— Raw data —
»»
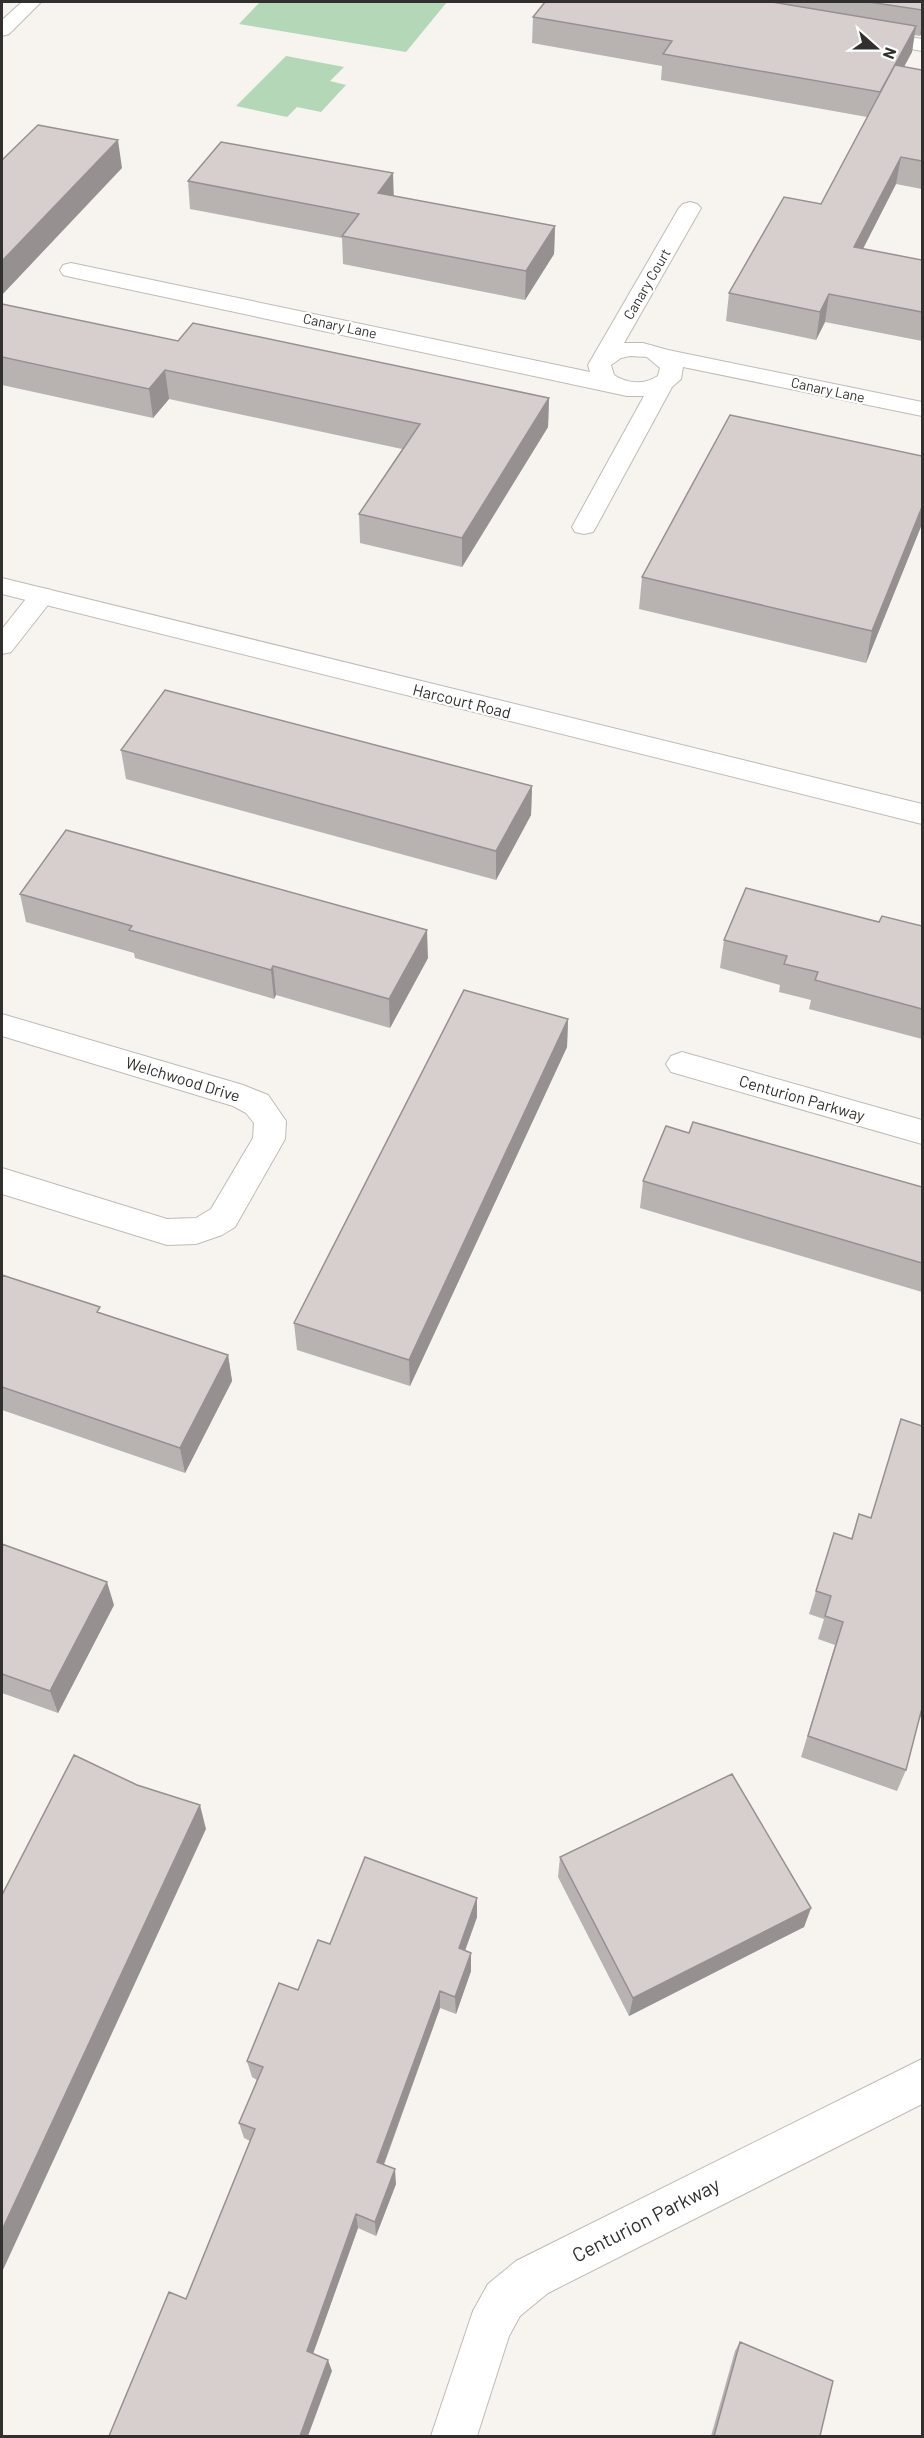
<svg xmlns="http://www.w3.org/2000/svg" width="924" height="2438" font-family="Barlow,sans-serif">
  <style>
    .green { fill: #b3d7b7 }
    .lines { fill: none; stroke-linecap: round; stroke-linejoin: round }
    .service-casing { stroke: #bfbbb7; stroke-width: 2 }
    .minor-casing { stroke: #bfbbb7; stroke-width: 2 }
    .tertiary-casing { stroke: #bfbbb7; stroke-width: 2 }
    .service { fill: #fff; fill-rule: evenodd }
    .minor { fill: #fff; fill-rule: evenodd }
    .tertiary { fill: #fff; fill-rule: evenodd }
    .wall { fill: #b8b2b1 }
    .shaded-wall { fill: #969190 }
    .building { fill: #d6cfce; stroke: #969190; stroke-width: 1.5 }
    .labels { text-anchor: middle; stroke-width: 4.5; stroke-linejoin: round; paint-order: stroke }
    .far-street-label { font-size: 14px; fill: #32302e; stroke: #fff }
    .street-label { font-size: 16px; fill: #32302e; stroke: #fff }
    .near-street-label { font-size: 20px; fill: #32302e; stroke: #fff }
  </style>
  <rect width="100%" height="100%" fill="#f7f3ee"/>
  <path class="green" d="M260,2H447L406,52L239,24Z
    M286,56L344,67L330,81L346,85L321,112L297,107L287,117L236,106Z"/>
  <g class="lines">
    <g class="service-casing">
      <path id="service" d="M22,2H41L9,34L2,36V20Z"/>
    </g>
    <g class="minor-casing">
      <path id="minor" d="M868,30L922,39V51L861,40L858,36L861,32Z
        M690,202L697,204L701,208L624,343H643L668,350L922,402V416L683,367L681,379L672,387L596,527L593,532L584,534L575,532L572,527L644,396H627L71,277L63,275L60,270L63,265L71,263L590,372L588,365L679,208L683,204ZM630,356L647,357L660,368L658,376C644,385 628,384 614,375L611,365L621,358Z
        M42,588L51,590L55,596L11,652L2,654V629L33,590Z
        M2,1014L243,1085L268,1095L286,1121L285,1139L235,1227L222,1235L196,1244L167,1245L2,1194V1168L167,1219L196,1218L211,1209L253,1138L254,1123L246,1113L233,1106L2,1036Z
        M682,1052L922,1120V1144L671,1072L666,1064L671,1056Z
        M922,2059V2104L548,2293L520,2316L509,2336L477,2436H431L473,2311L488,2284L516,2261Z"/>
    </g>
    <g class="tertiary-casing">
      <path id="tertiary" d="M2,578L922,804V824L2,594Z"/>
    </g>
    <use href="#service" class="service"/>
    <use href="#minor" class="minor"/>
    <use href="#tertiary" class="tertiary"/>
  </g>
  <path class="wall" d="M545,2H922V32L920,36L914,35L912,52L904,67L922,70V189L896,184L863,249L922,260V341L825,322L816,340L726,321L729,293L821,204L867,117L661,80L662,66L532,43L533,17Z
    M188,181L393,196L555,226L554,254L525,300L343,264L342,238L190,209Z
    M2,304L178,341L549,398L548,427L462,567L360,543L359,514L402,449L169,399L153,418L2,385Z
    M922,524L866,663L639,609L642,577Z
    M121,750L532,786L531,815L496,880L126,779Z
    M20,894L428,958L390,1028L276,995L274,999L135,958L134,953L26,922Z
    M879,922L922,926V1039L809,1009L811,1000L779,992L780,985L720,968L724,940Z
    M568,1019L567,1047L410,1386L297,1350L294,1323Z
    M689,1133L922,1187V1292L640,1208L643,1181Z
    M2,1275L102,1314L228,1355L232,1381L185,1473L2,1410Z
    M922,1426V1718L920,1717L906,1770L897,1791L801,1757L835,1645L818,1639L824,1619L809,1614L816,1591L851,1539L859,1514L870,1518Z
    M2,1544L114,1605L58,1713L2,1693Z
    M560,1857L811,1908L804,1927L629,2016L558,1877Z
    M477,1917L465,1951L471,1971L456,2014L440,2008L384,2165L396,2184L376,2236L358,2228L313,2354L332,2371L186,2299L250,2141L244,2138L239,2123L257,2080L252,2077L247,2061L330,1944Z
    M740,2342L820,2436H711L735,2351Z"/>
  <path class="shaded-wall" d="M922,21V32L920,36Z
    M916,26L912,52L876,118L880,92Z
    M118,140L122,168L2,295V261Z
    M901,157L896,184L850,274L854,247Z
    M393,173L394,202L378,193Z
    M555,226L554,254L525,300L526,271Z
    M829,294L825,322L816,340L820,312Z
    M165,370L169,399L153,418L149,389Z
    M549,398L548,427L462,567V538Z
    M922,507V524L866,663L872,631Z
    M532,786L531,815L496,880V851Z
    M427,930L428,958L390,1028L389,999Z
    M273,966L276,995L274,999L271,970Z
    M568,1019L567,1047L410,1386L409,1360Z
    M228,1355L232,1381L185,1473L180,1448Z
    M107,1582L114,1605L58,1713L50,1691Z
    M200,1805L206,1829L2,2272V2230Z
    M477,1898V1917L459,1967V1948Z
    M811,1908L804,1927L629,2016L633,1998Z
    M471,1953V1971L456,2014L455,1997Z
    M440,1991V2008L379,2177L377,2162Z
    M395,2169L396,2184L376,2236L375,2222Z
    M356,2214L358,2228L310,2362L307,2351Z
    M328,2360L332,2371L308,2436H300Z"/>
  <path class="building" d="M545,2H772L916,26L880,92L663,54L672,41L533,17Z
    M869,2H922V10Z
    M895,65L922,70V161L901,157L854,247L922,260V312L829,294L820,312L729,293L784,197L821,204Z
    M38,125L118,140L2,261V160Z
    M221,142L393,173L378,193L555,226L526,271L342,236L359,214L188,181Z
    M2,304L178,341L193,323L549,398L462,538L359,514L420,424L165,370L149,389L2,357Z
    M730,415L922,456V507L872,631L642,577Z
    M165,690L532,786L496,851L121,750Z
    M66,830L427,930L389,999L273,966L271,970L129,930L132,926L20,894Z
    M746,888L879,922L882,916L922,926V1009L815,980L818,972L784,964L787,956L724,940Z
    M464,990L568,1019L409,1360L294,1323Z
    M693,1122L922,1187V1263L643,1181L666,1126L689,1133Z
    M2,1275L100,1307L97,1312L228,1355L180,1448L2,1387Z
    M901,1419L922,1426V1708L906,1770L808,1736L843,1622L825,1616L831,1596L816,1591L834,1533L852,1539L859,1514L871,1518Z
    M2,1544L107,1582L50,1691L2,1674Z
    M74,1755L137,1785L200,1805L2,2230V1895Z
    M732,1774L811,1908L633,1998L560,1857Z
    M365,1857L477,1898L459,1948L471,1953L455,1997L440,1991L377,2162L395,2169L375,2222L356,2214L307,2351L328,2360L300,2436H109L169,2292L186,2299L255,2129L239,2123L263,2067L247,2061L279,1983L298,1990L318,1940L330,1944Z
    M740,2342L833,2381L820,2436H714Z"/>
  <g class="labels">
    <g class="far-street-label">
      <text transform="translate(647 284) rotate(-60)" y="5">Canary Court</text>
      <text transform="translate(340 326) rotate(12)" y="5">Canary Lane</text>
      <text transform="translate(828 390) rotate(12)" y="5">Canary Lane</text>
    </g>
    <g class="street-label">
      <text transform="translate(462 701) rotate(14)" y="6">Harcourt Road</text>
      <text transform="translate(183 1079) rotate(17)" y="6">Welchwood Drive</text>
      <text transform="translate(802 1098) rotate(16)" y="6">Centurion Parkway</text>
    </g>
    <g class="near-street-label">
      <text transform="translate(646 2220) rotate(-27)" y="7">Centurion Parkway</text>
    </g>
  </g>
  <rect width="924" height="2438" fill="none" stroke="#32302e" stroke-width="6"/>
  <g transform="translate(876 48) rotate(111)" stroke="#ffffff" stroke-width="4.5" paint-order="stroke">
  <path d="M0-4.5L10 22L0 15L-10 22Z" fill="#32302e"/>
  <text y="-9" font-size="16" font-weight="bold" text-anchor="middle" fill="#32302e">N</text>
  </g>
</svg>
««
— What you will do —
Copy out each line of the listing that holds "lines".

— Response to the task —
    .lines { fill: none; stroke-linecap: round; stroke-linejoin: round }
  <g class="lines">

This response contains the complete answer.